BEGIN
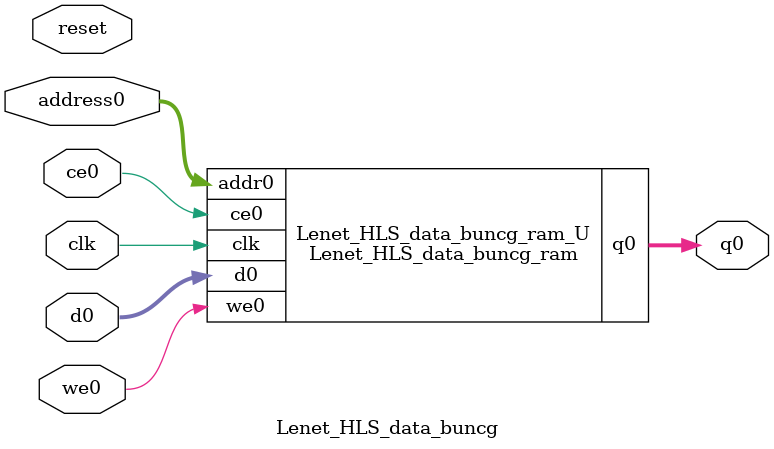
<source format=v>
`timescale 1 ns / 1 ps
module Lenet_HLS_data_buncg_ram (addr0, ce0, d0, we0, q0,  clk);

parameter DWIDTH = 16;
parameter AWIDTH = 10;
parameter MEM_SIZE = 1024;

input[AWIDTH-1:0] addr0;
input ce0;
input[DWIDTH-1:0] d0;
input we0;
output reg[DWIDTH-1:0] q0;
input clk;

(* ram_style = "block" *)reg [DWIDTH-1:0] ram[0:MEM_SIZE-1];




always @(posedge clk)  
begin 
    if (ce0) begin
        if (we0) 
            ram[addr0] <= d0; 
        q0 <= ram[addr0];
    end
end


endmodule

`timescale 1 ns / 1 ps
module Lenet_HLS_data_buncg(
    reset,
    clk,
    address0,
    ce0,
    we0,
    d0,
    q0);

parameter DataWidth = 32'd16;
parameter AddressRange = 32'd1024;
parameter AddressWidth = 32'd10;
input reset;
input clk;
input[AddressWidth - 1:0] address0;
input ce0;
input we0;
input[DataWidth - 1:0] d0;
output[DataWidth - 1:0] q0;



Lenet_HLS_data_buncg_ram Lenet_HLS_data_buncg_ram_U(
    .clk( clk ),
    .addr0( address0 ),
    .ce0( ce0 ),
    .we0( we0 ),
    .d0( d0 ),
    .q0( q0 ));

endmodule


</source>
END
» **ASSIGNMENT**: Write out the records once more, exactly as they stand, with no images.

» **SOLUTION TO THE EXERCISE**:
<source format=v>
`timescale 1 ns / 1 ps
module Lenet_HLS_data_buncg_ram (addr0, ce0, d0, we0, q0,  clk);

parameter DWIDTH = 16;
parameter AWIDTH = 10;
parameter MEM_SIZE = 1024;

input[AWIDTH-1:0] addr0;
input ce0;
input[DWIDTH-1:0] d0;
input we0;
output reg[DWIDTH-1:0] q0;
input clk;

(* ram_style = "block" *)reg [DWIDTH-1:0] ram[0:MEM_SIZE-1];




always @(posedge clk)  
begin 
    if (ce0) begin
        if (we0) 
            ram[addr0] <= d0; 
        q0 <= ram[addr0];
    end
end


endmodule

`timescale 1 ns / 1 ps
module Lenet_HLS_data_buncg(
    reset,
    clk,
    address0,
    ce0,
    we0,
    d0,
    q0);

parameter DataWidth = 32'd16;
parameter AddressRange = 32'd1024;
parameter AddressWidth = 32'd10;
input reset;
input clk;
input[AddressWidth - 1:0] address0;
input ce0;
input we0;
input[DataWidth - 1:0] d0;
output[DataWidth - 1:0] q0;



Lenet_HLS_data_buncg_ram Lenet_HLS_data_buncg_ram_U(
    .clk( clk ),
    .addr0( address0 ),
    .ce0( ce0 ),
    .we0( we0 ),
    .d0( d0 ),
    .q0( q0 ));

endmodule


</source>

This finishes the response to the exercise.